Heute, am 9. Mai 2026, hat sich im Innenhof der inklusiven Werkstätten des Unionhilfswerks in der Oranienstraße 26 in Berlin-Kreuzberg ein spannendes Event abgespielt. Hertha BSC Kapitän Fabian Reese war zu Besuch und hat sich die Bürsten- und Flechtmanufaktur sowie weitere kreative Gewerke angesehen. Es war wirklich schön zu sehen, wie viele Menschen mit Beeinträchtigung da waren, um Autogramme von ihm zu erhalten. Die Atmosphäre war herzlich und voller Begeisterung!
Allerdings gab es eine kleine Überraschung: Fragen zu Reeses Zukunft bei Hertha BSC durften nicht gestellt werden. Der Kapitän hat einen Vertrag bis 2030, doch es gibt immer wieder Spekulationen über einen möglichen Wechsel in die erste Liga. Was auch immer die Zukunft bringen mag, Reese hat an diesem Abend klar gemacht, dass ihm die Unterstützung von benachteiligten Menschen am Herzen liegt. Gemeinsam mit seiner Verlobten Johanna Grünewald plant er die Gründung des „Haus Grünewald“ in Berlin, ein Projekt, das sich an ältere Menschen oder Personen mit Beeinträchtigung richten soll. Der genaue Fokus wird noch ausgearbeitet, aber der Wille, etwas zurückzugeben, ist unübersehbar.
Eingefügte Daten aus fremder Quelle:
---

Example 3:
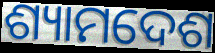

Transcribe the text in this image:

ଶ୍ୟାମଦେଶ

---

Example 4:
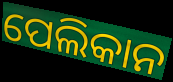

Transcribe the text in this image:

ପେଲିକାନ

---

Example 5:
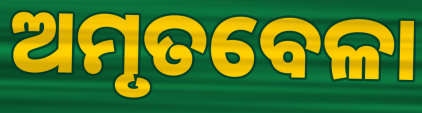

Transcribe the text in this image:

ଅମୃତବେଳାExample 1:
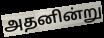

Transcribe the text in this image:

அதனின்று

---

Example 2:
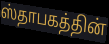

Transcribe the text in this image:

ஸ்தாபகத்தின்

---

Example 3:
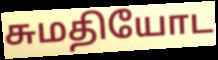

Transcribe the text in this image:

சுமதியோட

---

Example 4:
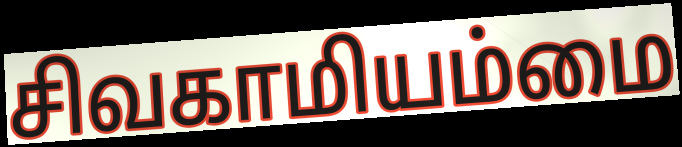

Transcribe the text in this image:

சிவகாமியம்மை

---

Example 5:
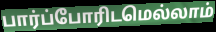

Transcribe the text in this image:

பார்ப்போரிடமெல்லாம்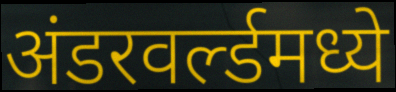
अंडरवर्ल्डमध्येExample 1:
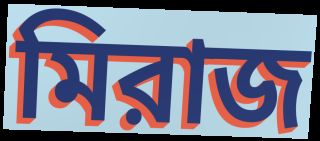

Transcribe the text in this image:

মিরাজ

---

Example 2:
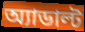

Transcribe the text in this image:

অ্যাডাল্ট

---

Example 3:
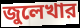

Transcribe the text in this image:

জুলেখার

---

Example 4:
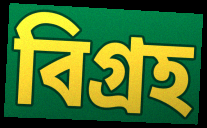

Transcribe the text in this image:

বিগ্রহ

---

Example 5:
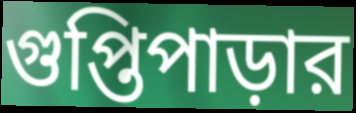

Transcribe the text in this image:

গুপ্তিপাড়ারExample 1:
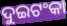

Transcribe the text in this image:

ଦୁଇଟଂକା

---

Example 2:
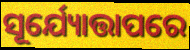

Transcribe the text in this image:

ସୂର୍ଯ୍ୟୋତ୍ତାପରେ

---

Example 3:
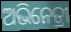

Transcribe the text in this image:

ଅଭିନେତ୍ରୀ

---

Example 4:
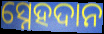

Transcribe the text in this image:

ସ୍ନେହଦାନ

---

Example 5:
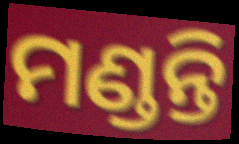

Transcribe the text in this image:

ମଣ୍ଡନ୍ତି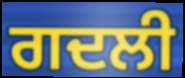
ਗਦਲੀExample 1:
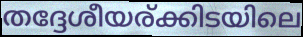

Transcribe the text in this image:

തദ്ദേശീയര്ക്കിടയിലെ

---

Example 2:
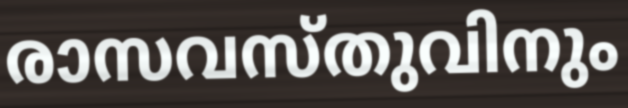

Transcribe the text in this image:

രാസവസ്തുവിനും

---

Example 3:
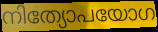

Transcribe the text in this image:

നിത്യോപയോഗ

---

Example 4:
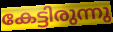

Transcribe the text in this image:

കേട്ടിരുന്നു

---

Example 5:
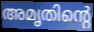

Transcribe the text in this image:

അമൃതിന്റെ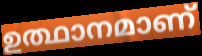
ഉത്ഥാനമാണ്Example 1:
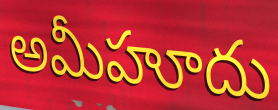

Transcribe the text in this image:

అమీహూదు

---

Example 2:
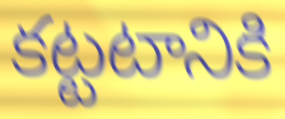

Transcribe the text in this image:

కట్టటానికి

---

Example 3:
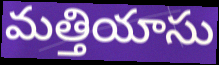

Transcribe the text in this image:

మత్తియాసు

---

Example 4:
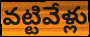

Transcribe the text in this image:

వట్టివేళ్లు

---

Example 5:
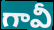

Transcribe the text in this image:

గావీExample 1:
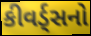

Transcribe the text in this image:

કીવર્ડ્સનો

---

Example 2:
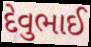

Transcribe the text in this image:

દેવુભાઈ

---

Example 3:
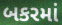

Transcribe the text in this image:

બકરમાં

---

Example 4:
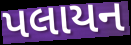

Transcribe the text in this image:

પલાયન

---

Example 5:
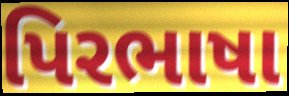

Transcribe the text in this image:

પિરભાષા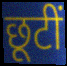
छूटीं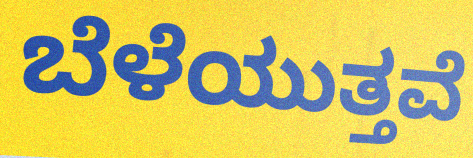
ಬೆಳೆಯುತ್ತವೆ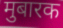
मुबारक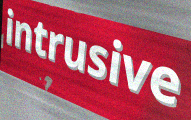
intrusive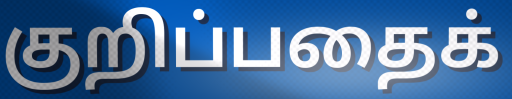
குறிப்பதைக்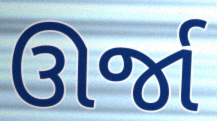
ઊર્જા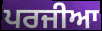
ਪਰਜੀਆ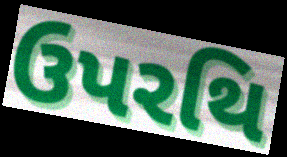
ઉપરથિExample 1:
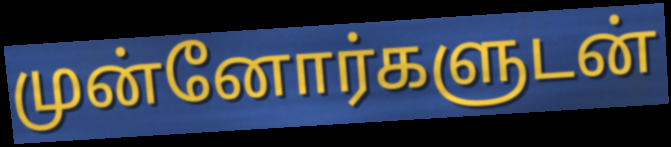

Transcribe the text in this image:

முன்னோர்களுடன்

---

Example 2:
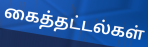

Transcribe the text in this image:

கைத்தட்டல்கள்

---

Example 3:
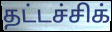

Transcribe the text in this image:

தட்டச்சிக்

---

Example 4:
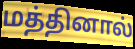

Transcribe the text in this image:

மத்தினால்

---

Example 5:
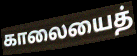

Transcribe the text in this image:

காலையைத்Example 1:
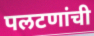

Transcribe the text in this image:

पलटणांची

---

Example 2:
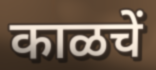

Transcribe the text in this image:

काळचें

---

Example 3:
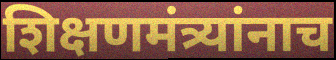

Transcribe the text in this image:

Ein Schritt in die richtige Richtung
Reese betont, dass es ihm nicht darauf ankommt, ob das Haus in einem Hertha-Bezirk steht – Hauptsache, es wird geholfen! Die Planung für das „Haus Grünewald“ läuft bereits intensiv, besonders am Wochenende, und die Zusammenarbeit mit dem Unionhilfswerk ist dabei von zentraler Bedeutung. Seit einem Jahr setzen Reese und Grünewald sich für dieses Wohltätigkeitsprojekt ein und nun wird es in Kooperation mit dem Unionhilfswerk fortgeführt. Es ist wirklich bewundernswert, wie sehr sich der Fußballprofi für die Menschen einsetzt, die nicht so privilegiert sind.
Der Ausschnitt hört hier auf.